JO: What I understood is that most of the patients were already been transferred out of the facilities to prepare for the influx of COVID-19 patients. This building was designed from the experience of SARS, which is what we call as a medium-scale outbreak. Even with the expandable capacity, it was still not enough to deal with the number we were looking at. During the pandemic, NCID was dedicated for those who suffered from severe cases and needed more dedicated care.
SB: The facility is designed to handle multiple outbreaks of varying severity, but as the scale and impact of COVID-19 was overbearing, the entire facility was dedicated to treat COVID-19 patients. NCID provisions for different types of patient rooms that range isolation and negative pressure rooms to highly specialised units such as the high-level intensive unit (HLIU) that can be used to isolate and treat Ebola cases.
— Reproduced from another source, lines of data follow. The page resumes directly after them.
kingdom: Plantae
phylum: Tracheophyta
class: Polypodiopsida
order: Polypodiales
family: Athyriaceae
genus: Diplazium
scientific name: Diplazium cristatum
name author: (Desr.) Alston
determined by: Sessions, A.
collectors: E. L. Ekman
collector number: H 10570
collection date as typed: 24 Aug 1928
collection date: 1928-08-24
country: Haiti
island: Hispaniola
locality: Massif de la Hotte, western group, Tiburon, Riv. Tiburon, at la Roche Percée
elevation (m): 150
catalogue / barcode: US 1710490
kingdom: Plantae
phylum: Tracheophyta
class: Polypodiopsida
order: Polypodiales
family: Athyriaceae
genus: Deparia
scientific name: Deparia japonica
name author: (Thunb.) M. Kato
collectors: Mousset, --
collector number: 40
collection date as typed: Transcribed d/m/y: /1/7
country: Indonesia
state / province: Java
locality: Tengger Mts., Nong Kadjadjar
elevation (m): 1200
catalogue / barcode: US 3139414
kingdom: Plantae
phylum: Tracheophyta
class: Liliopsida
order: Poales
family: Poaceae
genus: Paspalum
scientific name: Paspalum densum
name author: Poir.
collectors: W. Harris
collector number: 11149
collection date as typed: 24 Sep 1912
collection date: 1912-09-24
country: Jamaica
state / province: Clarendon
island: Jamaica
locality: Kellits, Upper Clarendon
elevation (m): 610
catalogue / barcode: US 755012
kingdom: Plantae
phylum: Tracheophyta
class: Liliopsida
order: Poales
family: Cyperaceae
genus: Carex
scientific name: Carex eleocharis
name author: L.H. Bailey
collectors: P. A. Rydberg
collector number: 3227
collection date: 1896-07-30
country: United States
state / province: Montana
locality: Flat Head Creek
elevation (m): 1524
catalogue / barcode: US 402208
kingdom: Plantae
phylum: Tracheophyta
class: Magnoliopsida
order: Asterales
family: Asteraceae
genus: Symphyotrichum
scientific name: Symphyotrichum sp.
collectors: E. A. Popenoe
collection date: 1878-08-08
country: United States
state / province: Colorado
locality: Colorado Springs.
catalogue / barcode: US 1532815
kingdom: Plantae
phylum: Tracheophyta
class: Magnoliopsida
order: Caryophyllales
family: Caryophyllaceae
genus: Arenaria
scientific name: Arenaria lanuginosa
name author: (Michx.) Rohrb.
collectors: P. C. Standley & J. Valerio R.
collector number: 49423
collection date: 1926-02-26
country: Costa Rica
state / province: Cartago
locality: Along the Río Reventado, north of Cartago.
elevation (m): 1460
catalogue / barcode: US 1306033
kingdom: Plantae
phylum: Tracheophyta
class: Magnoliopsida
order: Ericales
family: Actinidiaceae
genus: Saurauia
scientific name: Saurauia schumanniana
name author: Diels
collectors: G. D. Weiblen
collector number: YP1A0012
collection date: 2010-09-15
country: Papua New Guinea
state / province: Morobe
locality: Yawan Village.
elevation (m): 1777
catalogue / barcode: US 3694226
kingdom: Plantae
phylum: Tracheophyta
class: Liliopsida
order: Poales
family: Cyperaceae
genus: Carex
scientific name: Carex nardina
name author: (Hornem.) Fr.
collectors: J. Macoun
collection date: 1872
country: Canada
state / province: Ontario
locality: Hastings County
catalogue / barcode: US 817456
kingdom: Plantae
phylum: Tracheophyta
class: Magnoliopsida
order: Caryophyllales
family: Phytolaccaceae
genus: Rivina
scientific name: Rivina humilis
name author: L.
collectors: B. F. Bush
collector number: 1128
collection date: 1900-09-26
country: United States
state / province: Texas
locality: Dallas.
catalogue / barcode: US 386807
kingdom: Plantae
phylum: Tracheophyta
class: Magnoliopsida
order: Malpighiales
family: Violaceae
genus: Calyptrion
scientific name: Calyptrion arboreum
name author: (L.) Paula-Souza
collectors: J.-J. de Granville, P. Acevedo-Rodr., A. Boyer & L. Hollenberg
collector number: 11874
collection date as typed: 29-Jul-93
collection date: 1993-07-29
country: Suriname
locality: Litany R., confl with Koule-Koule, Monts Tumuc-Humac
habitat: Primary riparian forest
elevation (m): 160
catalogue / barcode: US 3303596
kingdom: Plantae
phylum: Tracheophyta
Please elaborate on the technicality of the conversion of the units.
SB: The wards are designed with a modular concept to enable future conversion of one type of ward into another with minimal renovations and without impact to the major structures. The left wing is designated for the low-risk cases and the right wing for the high-risk cases. Some of these wards are naturally ventilated but during times of outbreak, these are converted into negative pressure rooms. For example, to convert the six-bedded cohort ward we used a demountable wall at a pre-determined location to create two isolation rooms. Before commissioning these isolation rooms, our team conducted a series of air regime and smoke pressure tests to ensure a safe environment for staff and patients. During the current COVID crisis, 32 isolation rooms were converted across four wards in a span of only nine days.
In times of outbreaks the patient areas are considered dirty and the staff needs to be protected by careful design of the airflow within the facility. This means that there has to be a directional air flow from clean to dirty areas.
The conversion of naturally ventilated to negative pressure rooms means that we need to seal up all the glazing. NCID has been designed with a high-performance airtight façade. Air leakages can compromise negative pressure environments and lead to mould growth through water vapour build-up in the facility.
JO: Just to be clear, this will not be successful if we have not designed for this conversion from day one. It is just that we never expected it to be implemented. The pandemic is unforeseeable. It is not to say that this kind of conversion can be easily done in any facilities that have not been designed for it.